### Requirement
Everything from the line containing "a présenté l'idée à" to the end of the data must be duplicated word for word, and nothing else may appear.

──────

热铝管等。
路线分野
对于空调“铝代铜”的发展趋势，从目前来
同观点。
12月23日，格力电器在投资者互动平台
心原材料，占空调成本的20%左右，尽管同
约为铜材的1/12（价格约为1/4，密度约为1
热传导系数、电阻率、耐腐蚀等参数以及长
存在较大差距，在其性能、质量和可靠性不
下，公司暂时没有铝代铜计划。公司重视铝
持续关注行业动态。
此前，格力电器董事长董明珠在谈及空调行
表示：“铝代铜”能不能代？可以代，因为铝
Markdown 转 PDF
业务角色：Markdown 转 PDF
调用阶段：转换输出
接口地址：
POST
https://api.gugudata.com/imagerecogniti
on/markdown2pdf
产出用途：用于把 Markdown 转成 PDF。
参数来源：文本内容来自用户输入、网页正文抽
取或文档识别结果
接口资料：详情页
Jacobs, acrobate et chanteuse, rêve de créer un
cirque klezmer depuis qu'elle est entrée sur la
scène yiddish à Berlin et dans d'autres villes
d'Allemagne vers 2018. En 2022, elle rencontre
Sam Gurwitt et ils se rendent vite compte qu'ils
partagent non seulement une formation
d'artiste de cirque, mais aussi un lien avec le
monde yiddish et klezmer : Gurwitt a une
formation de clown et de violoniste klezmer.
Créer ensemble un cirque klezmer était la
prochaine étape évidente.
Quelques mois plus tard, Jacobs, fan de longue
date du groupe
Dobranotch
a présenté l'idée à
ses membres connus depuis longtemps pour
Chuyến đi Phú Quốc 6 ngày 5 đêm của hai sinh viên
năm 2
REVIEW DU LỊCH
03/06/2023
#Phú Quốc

──────

### Written answer
a présenté l'idée à
ses membres connus depuis longtemps pour
Chuyến đi Phú Quốc 6 ngày 5 đêm của hai sinh viên
năm 2
REVIEW DU LỊCH
03/06/2023
#Phú Quốc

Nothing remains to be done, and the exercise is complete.